The lenders offered 65 cents on the dollar and a 40% stake in Chrysler, and the government has now counter-offered with 22 cents and a 5% stake in the reorganized company. The union is sitting on the sidelines at this point.

Can I just re-emphasize how ridiculous this is? For all practical purposes, we own the banks that are haggling with us. And this isn’t the only area in which the banks are using our money to show leverage over our government. Among the millions of dollars in political lobbying, the banksters are stopping progress on consumer bills:

The banks have made it difficult for Congressional Democrats and the White House to give stretched homeowners a stronger hand in negotiating lower monthly payments on mortgages and to prevent credit card companies from imposing higher fees and interest rates.

Having won some early skirmishes by teaming with Republican allies, the banks now appear to have the upper hand and may wind up killing — or at least substantially diluting — both pro-consumer measures.

I don’t think they’ll stop the credit card bill – the President has personally stepped in on that one and I expect a decent bill to pass, the way it did yesterday – but cram-down does look dead, with key Democrats jumping ship. James Kwak correctly sources my anger.

The banks leading the charge over Chrysler: JPMorgan Chase and Citigroup. The banks opposed to cram-downs: Bank of America, JPMorgan Chase and Wells Fargo. The banks blocking credit card protections: American Express, Bank of America, Capital One Financial, Citigroup, Discover Financial Services, and JPMorgan Chase. All or almost all are bailout beneficiaries. But don’t blame them: they’re just doing what they can to maximize their profits at the expense of the taxpayer, which is perfectly legal (and even ethical, depending on your conception of shareholder rights). Instead, you should be wondering why they are in a position to be maximizing profits at the taxpayer’s expense.

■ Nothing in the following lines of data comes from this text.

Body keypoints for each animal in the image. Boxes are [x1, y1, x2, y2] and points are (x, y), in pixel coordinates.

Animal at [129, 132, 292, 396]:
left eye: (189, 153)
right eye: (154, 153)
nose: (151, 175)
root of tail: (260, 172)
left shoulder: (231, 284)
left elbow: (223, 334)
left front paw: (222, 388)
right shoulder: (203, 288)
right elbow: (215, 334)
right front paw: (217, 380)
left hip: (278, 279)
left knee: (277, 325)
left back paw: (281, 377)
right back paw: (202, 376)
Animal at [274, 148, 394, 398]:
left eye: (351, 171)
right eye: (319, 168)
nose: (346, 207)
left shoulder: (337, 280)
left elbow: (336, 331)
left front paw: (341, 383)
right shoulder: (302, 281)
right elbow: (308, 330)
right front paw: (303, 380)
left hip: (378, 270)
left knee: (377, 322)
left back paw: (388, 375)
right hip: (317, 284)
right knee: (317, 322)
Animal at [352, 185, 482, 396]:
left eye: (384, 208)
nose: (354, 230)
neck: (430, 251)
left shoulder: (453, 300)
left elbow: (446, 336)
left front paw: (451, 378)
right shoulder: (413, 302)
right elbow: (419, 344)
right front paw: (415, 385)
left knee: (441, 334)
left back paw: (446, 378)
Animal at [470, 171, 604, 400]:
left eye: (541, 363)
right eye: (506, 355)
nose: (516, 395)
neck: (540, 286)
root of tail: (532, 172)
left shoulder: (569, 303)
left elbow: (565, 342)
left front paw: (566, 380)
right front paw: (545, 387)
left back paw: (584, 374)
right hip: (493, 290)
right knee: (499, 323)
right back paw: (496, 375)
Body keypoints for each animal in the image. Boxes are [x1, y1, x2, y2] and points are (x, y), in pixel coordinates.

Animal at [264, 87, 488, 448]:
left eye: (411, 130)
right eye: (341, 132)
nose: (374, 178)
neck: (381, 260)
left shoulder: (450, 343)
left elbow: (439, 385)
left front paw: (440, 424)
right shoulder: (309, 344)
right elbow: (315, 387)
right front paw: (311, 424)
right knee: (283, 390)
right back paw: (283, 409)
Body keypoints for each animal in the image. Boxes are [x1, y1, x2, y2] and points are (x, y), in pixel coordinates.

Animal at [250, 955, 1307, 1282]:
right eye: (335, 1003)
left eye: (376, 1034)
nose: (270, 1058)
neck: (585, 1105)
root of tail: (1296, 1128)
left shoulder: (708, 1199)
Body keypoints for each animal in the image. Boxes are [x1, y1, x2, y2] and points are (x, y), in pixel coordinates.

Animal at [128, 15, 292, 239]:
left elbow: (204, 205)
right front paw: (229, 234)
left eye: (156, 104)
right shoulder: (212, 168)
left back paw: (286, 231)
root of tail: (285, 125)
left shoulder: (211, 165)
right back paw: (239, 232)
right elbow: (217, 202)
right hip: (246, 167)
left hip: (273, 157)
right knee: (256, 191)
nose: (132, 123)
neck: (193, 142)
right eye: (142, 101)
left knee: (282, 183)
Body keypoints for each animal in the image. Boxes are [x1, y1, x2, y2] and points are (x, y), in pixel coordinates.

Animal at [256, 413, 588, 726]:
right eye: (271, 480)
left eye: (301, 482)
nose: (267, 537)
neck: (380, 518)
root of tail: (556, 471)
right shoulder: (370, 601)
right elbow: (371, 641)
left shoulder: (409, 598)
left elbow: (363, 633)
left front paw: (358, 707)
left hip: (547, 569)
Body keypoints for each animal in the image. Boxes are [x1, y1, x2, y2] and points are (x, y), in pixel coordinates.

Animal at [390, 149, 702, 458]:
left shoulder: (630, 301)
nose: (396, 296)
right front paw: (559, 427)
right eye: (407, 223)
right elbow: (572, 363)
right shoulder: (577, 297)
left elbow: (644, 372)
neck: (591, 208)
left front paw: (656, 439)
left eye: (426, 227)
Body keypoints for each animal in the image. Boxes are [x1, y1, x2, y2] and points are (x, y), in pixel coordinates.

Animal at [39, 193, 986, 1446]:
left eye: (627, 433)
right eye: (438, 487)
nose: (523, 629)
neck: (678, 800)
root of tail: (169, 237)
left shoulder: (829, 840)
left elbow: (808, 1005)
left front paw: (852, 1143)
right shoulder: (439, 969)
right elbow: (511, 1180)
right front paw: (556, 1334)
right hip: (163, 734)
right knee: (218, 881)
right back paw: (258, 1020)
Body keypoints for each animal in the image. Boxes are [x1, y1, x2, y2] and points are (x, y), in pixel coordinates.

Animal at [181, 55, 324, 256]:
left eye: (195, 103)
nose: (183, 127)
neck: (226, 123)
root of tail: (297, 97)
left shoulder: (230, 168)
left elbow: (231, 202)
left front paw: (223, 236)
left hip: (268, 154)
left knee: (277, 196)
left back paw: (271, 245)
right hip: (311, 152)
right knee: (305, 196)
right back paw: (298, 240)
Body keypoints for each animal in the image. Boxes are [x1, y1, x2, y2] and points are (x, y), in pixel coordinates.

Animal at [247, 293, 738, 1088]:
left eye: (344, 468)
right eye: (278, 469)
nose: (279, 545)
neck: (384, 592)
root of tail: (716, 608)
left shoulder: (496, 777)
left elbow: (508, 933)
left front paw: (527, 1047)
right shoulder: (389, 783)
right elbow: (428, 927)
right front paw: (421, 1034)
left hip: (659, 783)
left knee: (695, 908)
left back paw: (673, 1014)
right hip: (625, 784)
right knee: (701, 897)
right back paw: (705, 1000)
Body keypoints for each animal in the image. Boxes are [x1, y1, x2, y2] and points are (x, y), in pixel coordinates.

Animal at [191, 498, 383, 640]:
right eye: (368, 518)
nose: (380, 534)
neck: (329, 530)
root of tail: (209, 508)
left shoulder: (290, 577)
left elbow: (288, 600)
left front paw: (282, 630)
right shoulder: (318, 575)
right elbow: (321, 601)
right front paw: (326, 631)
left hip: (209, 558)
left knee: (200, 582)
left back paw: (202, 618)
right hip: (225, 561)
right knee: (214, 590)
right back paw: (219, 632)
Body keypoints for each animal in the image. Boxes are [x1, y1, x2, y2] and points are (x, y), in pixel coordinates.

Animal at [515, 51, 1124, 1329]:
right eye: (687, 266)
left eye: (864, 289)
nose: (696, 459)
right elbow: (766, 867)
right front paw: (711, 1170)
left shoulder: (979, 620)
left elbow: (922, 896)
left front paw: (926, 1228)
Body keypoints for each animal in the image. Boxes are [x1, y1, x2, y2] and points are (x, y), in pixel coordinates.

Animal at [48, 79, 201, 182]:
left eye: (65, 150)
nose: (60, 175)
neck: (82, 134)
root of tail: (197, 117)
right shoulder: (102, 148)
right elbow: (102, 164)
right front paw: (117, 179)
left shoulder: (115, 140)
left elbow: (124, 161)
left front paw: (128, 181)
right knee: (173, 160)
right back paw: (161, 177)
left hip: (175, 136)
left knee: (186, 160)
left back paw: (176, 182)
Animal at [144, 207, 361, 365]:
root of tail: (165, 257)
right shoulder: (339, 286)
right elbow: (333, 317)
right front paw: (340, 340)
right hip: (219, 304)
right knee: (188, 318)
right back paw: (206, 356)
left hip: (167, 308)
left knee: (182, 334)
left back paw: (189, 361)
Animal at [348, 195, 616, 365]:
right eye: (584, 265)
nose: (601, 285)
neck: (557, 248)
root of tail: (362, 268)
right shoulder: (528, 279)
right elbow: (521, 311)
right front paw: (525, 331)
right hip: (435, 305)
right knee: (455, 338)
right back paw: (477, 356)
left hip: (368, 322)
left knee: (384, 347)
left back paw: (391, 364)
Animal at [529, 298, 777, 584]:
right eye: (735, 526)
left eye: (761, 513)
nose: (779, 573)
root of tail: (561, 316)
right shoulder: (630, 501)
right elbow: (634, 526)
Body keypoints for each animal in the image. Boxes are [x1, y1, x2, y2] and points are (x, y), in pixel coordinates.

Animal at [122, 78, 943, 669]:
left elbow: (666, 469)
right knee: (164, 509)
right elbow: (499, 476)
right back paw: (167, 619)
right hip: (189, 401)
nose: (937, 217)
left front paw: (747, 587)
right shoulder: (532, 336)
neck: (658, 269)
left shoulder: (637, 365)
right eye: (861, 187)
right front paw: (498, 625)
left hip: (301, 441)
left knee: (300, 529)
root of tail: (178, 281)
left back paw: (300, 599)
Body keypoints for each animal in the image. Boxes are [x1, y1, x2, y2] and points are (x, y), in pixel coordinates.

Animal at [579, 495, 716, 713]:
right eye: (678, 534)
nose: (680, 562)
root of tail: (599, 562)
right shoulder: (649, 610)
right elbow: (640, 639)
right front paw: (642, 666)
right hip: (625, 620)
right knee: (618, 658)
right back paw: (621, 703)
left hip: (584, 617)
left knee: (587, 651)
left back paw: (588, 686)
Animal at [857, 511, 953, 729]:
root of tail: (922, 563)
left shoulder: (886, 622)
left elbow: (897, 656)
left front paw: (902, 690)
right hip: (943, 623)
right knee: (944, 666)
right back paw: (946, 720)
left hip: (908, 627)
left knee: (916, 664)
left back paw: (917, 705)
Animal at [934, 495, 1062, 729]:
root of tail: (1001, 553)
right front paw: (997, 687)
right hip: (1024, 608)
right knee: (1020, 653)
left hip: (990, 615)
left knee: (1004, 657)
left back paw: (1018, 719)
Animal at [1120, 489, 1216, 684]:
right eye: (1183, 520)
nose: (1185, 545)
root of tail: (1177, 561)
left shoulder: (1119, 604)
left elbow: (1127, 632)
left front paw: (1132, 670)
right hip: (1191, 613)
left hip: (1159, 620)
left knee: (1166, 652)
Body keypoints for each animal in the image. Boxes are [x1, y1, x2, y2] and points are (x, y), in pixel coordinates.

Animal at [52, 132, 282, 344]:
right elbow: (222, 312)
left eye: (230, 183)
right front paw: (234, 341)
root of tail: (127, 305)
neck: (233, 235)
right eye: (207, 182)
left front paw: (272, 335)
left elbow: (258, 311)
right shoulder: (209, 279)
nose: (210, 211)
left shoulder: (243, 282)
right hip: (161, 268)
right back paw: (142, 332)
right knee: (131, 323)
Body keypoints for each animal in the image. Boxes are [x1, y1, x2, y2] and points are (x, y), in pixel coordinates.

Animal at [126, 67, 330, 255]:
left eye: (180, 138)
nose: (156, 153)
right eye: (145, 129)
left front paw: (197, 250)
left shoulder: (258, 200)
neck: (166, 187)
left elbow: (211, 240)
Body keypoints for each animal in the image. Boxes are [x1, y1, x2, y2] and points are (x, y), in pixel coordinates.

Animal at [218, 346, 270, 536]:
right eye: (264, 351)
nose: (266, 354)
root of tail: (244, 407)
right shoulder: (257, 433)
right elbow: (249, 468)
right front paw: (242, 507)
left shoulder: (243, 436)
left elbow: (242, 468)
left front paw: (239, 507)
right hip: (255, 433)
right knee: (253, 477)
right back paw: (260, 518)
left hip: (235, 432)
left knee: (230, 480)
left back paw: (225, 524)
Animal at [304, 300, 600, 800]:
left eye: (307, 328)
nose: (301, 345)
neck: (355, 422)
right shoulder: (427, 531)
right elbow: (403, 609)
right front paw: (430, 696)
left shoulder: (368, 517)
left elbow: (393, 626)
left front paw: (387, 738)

If you’re Tim Geithner or Barack Obama, you’re probably thinking that now would be a nice time to have a controlling interest in these banks so they would stop blocking your efforts to help the rest of the economy. But the government has consistently bent over backward to avoid gaining control over the banks. It began with Henry Paulson (Bush administration) taking non-convertible, non-voting preferred shares last October; it continued with the Citigroup and Bank of America bailouts in November and January (during the transition period), in which the banks got underpriced asset insurance in exchange for more non-voting shares; and it peaked in the third Citigroup bailout in February, when the Obama administration insisted on forcing other investors to convert preferred shares into common, precisely to avoid getting a majority stake.

If the government had simply accepted the ordinary consequences of its actions – majority ownership – it would at least not have to plead for favors from Citigroup and Bank of America, who desperately needed help on any terms the government chose to dictate. Arguably JPMorgan and Wells are in a different situation, since the government was never in a position to buy a majority stake, and they are claiming they only took TARP money as an act of patriotic solidarity. But leaving aside TARP capital, the government has gone to extraordinary lengths to protect the financial system – guarantees on money market funds, increased guarantees on deposits, guarantees on bank debt, massive programs to lend against or purchase securities, not to mention the AIG bailout conduit – without which none of these banks would be in a position to make a profit. Yet it has left the banks in a position to capture the entire surplus from its actions, without getting the kind of concessions that would come in handy now.

When government takes its own tools away from itself, this is the consequence – a society governed by oligarchs.

… Chrysler’s likely to go bankrupt over this, although this could just be a way for the Administration to try and show a little leverage. Thank you o wise banksters for salvaging your profits at the expense of millions of workers.